TO DO ::
Return exactly the lines of the entries that start at the line containing "output logic [$clog2(SET_COUNT)-1:0]" and continue to the last line. Omit the pictures.

DATASET EXTRACT ::
- - - - -

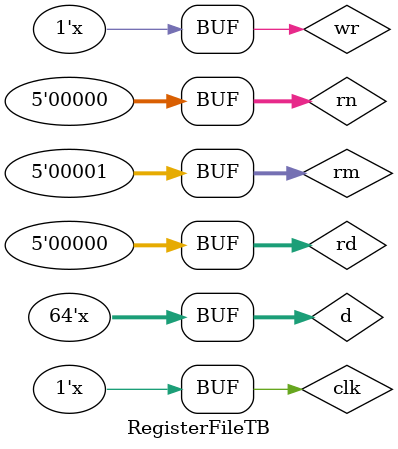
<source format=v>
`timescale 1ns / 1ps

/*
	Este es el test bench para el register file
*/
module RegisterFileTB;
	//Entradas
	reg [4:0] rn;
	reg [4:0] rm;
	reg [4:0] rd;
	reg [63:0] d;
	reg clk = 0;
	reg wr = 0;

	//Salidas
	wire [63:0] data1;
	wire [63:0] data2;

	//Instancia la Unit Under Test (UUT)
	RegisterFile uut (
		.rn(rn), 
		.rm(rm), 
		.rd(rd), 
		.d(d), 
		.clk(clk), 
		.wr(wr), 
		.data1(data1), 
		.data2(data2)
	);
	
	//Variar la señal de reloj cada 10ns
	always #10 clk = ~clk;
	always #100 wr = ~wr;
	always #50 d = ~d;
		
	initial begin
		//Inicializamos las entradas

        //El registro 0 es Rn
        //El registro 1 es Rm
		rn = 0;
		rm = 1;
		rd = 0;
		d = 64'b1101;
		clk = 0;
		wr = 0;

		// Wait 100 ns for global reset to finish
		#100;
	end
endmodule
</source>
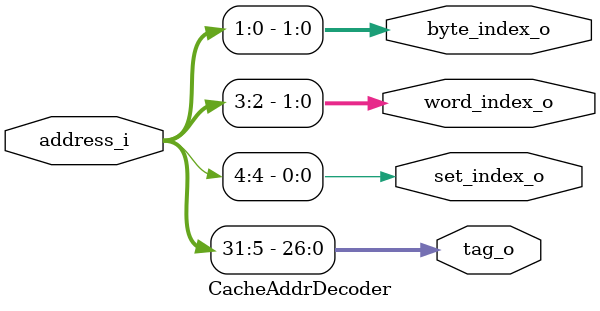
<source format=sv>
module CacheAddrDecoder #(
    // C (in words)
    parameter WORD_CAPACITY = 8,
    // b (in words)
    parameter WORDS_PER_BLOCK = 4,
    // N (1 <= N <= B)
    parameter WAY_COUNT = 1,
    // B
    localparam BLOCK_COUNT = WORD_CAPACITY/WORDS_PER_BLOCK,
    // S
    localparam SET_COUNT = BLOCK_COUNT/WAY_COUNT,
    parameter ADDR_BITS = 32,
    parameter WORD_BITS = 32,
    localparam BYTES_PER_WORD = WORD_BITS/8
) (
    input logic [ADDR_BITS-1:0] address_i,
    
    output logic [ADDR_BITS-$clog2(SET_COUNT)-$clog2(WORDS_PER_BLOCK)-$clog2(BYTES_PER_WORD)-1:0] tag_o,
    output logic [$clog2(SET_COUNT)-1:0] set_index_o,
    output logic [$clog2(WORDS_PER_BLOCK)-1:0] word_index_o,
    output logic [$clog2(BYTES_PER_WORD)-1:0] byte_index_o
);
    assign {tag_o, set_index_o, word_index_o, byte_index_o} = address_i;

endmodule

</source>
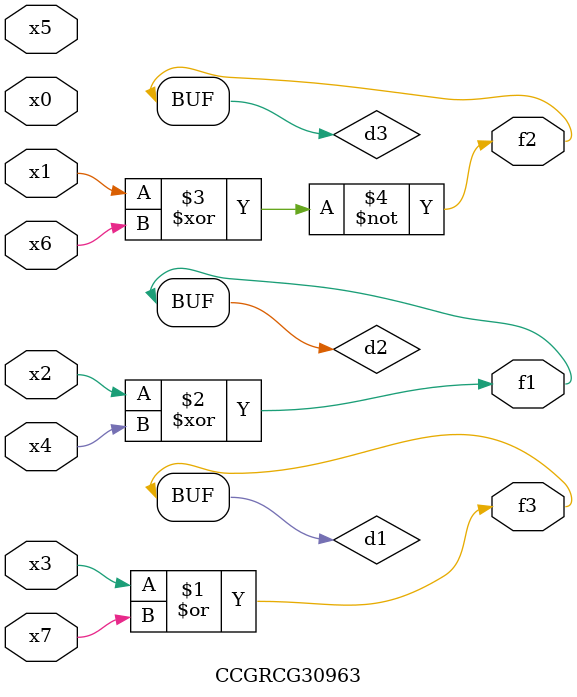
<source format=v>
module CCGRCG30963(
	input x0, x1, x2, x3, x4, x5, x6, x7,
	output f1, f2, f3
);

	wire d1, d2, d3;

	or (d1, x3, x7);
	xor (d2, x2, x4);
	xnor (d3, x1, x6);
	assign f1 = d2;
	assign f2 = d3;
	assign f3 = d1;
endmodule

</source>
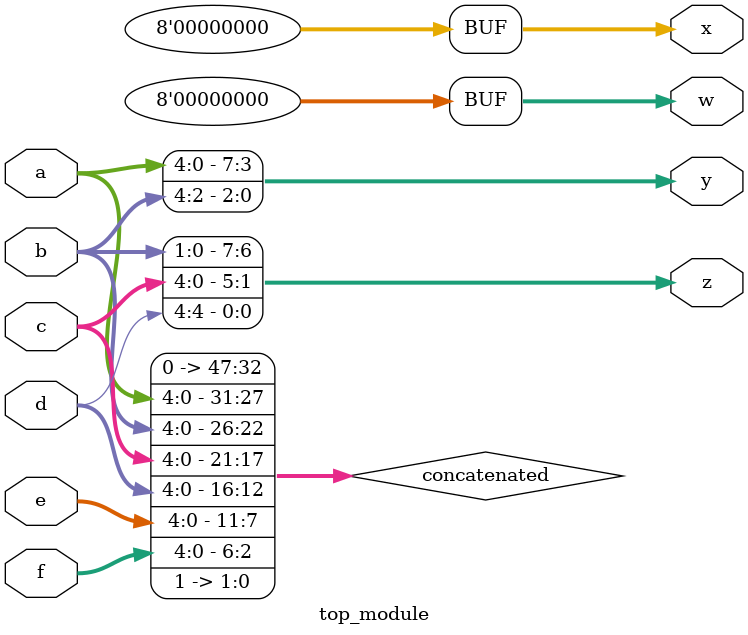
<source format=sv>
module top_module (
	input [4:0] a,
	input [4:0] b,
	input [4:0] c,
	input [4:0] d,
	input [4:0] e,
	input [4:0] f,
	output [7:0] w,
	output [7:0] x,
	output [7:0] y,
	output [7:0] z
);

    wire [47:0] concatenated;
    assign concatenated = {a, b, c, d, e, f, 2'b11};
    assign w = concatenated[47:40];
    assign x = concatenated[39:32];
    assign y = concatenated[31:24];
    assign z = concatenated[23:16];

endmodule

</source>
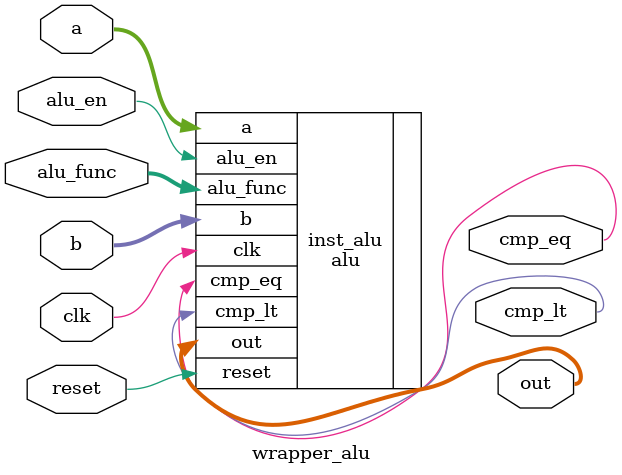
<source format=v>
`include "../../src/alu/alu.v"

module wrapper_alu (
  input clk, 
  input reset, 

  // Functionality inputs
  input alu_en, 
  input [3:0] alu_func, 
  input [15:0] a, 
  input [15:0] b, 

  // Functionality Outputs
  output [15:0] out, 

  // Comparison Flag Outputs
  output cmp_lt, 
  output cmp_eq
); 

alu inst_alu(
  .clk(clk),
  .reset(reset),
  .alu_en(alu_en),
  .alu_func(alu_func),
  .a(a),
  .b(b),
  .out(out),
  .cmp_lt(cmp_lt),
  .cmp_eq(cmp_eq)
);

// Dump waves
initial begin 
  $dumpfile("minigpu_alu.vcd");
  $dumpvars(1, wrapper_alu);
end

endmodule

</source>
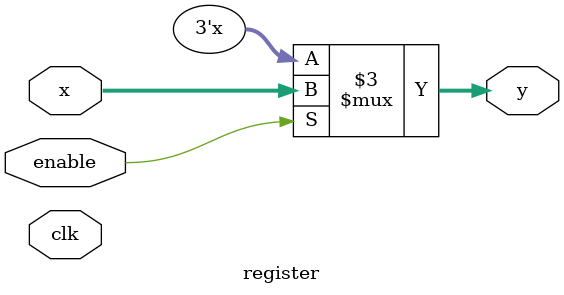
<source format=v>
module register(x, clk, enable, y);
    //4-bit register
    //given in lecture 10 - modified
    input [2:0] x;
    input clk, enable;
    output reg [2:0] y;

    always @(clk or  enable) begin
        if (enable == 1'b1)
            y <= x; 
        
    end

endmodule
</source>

- - - - -

SOLUTION TO THIS PROBLEM ::
    output logic [$clog2(SET_COUNT)-1:0] set_index_o,
    output logic [$clog2(WORDS_PER_BLOCK)-1:0] word_index_o,
    output logic [$clog2(BYTES_PER_WORD)-1:0] byte_index_o
);
    assign {tag_o, set_index_o, word_index_o, byte_index_o} = address_i;

endmodule

</source>
<source format=v>
module CCGRCG30963(
	input x0, x1, x2, x3, x4, x5, x6, x7,
	output f1, f2, f3
);

	wire d1, d2, d3;

	or (d1, x3, x7);
	xor (d2, x2, x4);
	xnor (d3, x1, x6);
	assign f1 = d2;
	assign f2 = d3;
	assign f3 = d1;
endmodule

</source>
<source format=sv>
module top_module (
	input [4:0] a,
	input [4:0] b,
	input [4:0] c,
	input [4:0] d,
	input [4:0] e,
	input [4:0] f,
	output [7:0] w,
	output [7:0] x,
	output [7:0] y,
	output [7:0] z
);

    wire [47:0] concatenated;
    assign concatenated = {a, b, c, d, e, f, 2'b11};
    assign w = concatenated[47:40];
    assign x = concatenated[39:32];
    assign y = concatenated[31:24];
    assign z = concatenated[23:16];

endmodule

</source>
<source format=v>
`include "../../src/alu/alu.v"

module wrapper_alu (
  input clk, 
  input reset, 

  // Functionality inputs
  input alu_en, 
  input [3:0] alu_func, 
  input [15:0] a, 
  input [15:0] b, 

  // Functionality Outputs
  output [15:0] out, 

  // Comparison Flag Outputs
  output cmp_lt, 
  output cmp_eq
); 

alu inst_alu(
  .clk(clk),
  .reset(reset),
  .alu_en(alu_en),
  .alu_func(alu_func),
  .a(a),
  .b(b),
  .out(out),
  .cmp_lt(cmp_lt),
  .cmp_eq(cmp_eq)
);

// Dump waves
initial begin 
  $dumpfile("minigpu_alu.vcd");
  $dumpvars(1, wrapper_alu);
end

endmodule

</source>
<source format=v>
module register(x, clk, enable, y);
    //4-bit register
    //given in lecture 10 - modified
    input [2:0] x;
    input clk, enable;
    output reg [2:0] y;

    always @(clk or  enable) begin
        if (enable == 1'b1)
            y <= x; 
        
    end

endmodule
</source>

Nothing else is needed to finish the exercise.